Hello !!!
I trained my deepspeech model with 6900 epochs and 5Go of Mozilla Datasets but I did not achieve a good accuracy.
Is it a problem of the size of the datasets?
Hello !!!
I trained my deepspeech model with 6900 epochs and 5Go of Mozilla Datasets but I did not achieve a good accuracy.
Is it a problem of the size of the datasets?
You need to share more informations so we can help. How did you train, what data exactly, how much hours does that makes, what’s your training parameters, language model, etc.
Thx for the reply
I used the Common-voice French Datasets “https://voice.mozilla.org/en/datasets”
Here are the training parameters that I used :
batch_size = 200
n_hidden = 2048
epoch = 6900
validation_step 1
earlystop_nsteps 6
dropout_rate 0.25
learning_rate 0.00095
estop_mean_thresh 0.1
estop_std_thresh 0.1
report_count 100
I use the same configuration described here : “https://github.com/mozilla/DeepSpeech”
Also I followed this tutorial to create the language model “TUTORIAL : How I trained a specific french model to control my robot”
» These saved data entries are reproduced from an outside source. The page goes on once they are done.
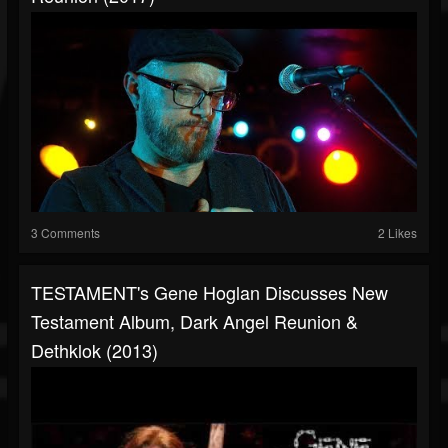
3 Comments
2 Likes
TESTAMENT's Gene Hoglan Discusses New
Testament Album, Dark Angel Reunion &
Dethklok (2013)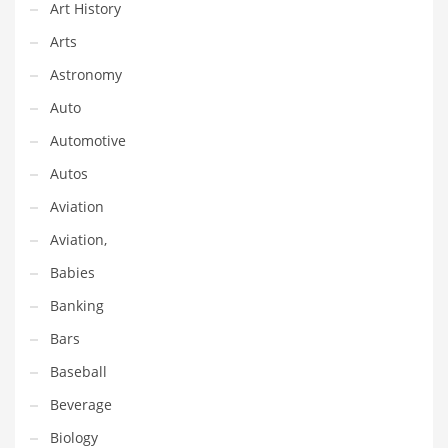
Financial Professional and Other Innovative Markets
Art History
Financial Professional and Related Markets
Arts
Financial Services
Astronomy
Fish
Auto
Fitness
Automotive
Flowers
Autos
Food
Aviation
Fruits
Aviation,
Fuel Cells
Babies
Fun
Banking
Gambling
Bars
Games
Baseball
Garden
Beverage
Gardening
Biology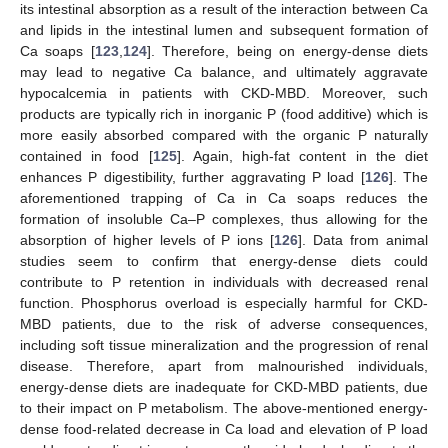
its intestinal absorption as a result of the interaction between Ca
and lipids in the intestinal lumen and subsequent formation of
Ca soaps [
123
,
124
]. Therefore, being on energy-dense diets
may lead to negative Ca balance, and ultimately aggravate
hypocalcemia in patients with CKD-MBD. Moreover, such
products are typically rich in inorganic P (food additive) which is
more easily absorbed compared with the organic P naturally
contained in food [
125
]. Again, high-fat content in the diet
enhances P digestibility, further aggravating P load [
126
]. The
aforementioned trapping of Ca in Ca soaps reduces the
formation of insoluble Ca–P complexes, thus allowing for the
absorption of higher levels of P ions [
126
]. Data from animal
studies seem to confirm that energy-dense diets could
contribute to P retention in individuals with decreased renal
function. Phosphorus overload is especially harmful for CKD-
MBD patients, due to the risk of adverse consequences,
including soft tissue mineralization and the progression of renal
disease. Therefore, apart from malnourished individuals,
energy-dense diets are inadequate for CKD-MBD patients, due
to their impact on P metabolism. The above-mentioned energy-
dense food-related decrease in Ca load and elevation of P load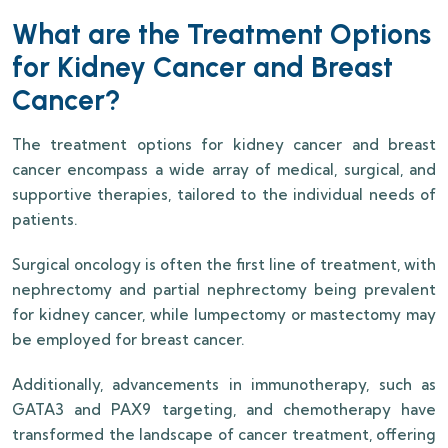
What are the Treatment Options
for Kidney Cancer and Breast
Cancer?
The treatment options for kidney cancer and breast
cancer encompass a wide array of medical, surgical, and
supportive therapies, tailored to the individual needs of
patients.
Surgical oncology is often the first line of treatment, with
nephrectomy and partial nephrectomy being prevalent
for kidney cancer, while lumpectomy or mastectomy may
be employed for breast cancer.
Additionally, advancements in immunotherapy, such as
GATA3 and PAX9 targeting, and chemotherapy have
transformed the landscape of cancer treatment, offering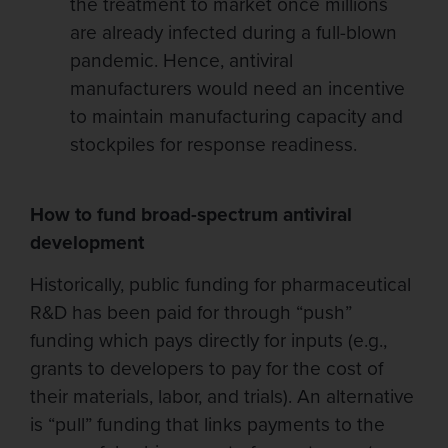
the treatment to market once millions
are already infected during a full-blown
pandemic. Hence, antiviral
manufacturers would need an incentive
to maintain manufacturing capacity and
stockpiles for response readiness.
How to fund broad-spectrum antiviral
development
Historically, public funding for pharmaceutical
R&D has been paid for through “push”
funding which pays directly for inputs (e.g.,
grants to developers to pay for the cost of
their materials, labor, and trials). An alternative
is “pull” funding that links payments to the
Why don’t you try and build on top of what I shared that documents a basic french model ?
That seems huge. If you only used french common voice, it means you have at best 70 hours … Don’t expect anything usable.
Your dockerfile contains the same steps I used before.
There are only some changes in the training parameters
I did not know how to do this
Please, Can you provide more information ?
What’s unclear ? https://github.com/Common-Voice/commonvoice-fr/blob/master/DeepSpeech/CONTRIBUTING.md
As you can see if you read the docs and the Dockerfile, it does also contains other datasources to help getting a more accurate model.
How to do what ?
I can not install NVIDIA Docker
. What ever I tried I get always the same error
Using default tag: latest
Error response from daemon: Get https://registry-1.docker.io/v2/: dial tcp: lookup registry-1.docker.io: no such host
That’s something to deal with your network administrator, I fear. Nevertheless, you have the shell scripts, so you should be able to train using the same sources. Could you try that ?
Yeah I did that, but it finished with errors
W: Failed to fetch http://archive.ubuntu.com/ubuntu/dists/bionic/InRelease Could not resolve ‘archive.ubuntu.com’
W: Failed to fetch http://archive.ubuntu.com/ubuntu/dists/bionic-updates/InRelease Could not resolve ‘archive.ubuntu.com’
W: Failed to fetch http://archive.ubuntu.com/ubuntu/dists/bionic-backports/InRelease Could not resolve ‘archive.ubuntu.com’
W: Failed to fetch http://security.ubuntu.com/ubuntu/dists/bionic-security/InRelease Could not resolve ‘security.ubuntu.com’
W: Failed to fetch https://developer.download.nvidia.com/compute/cuda/repos/ubuntu1804/x86_64/InRelease Could not resolve ‘developer.download.nvidia.com’
W: Failed to fetch https://developer.download.nvidia.com/compute/machine-learning/repos/ubuntu1804/x86_64/InRelease Could not resolve ‘developer.download.nvidia.com’
W: Some index files failed to download. They have been ignored, or old ones used instead.
E: Unable to locate package build-essential
E: Unable to locate package curl
E: Unable to locate package wget
E: Unable to locate package git
E: Unable to locate package python3
E: Unable to locate package python3-pip
E: Unable to locate package cmake
E: Unable to locate package libboost-all-dev
E: Unable to locate package zlib1g-dev
E: Unable to locate package libbz2-dev
E: Unable to locate package liblzma-dev
E: Unable to locate package pkg-config
E: Unable to locate package virtualenv
E: Unable to locate package unzip
E: Unable to locate package pixz
E: Unable to locate package sox
E: Unable to locate package libsox-fmt-all
E: Package ‘locales’ has no installation candidate
E: Package ‘locales-all’ has no installation candidate
E: Package ‘xz-utils’ has no installation candidate
@yasine.nifa I don’t know what is being done on your network, but it seems heavily filtered. If your network administrators does not give you the proper tools to do your work, there’s nothing we can really do to help you
ok thank you I will check this out
My best suggestion in the meantime is at least to reproduce looking at the content of the dockerfile and the shell scripts. It should be easy to re-use. Feel free to report any issue on the github account.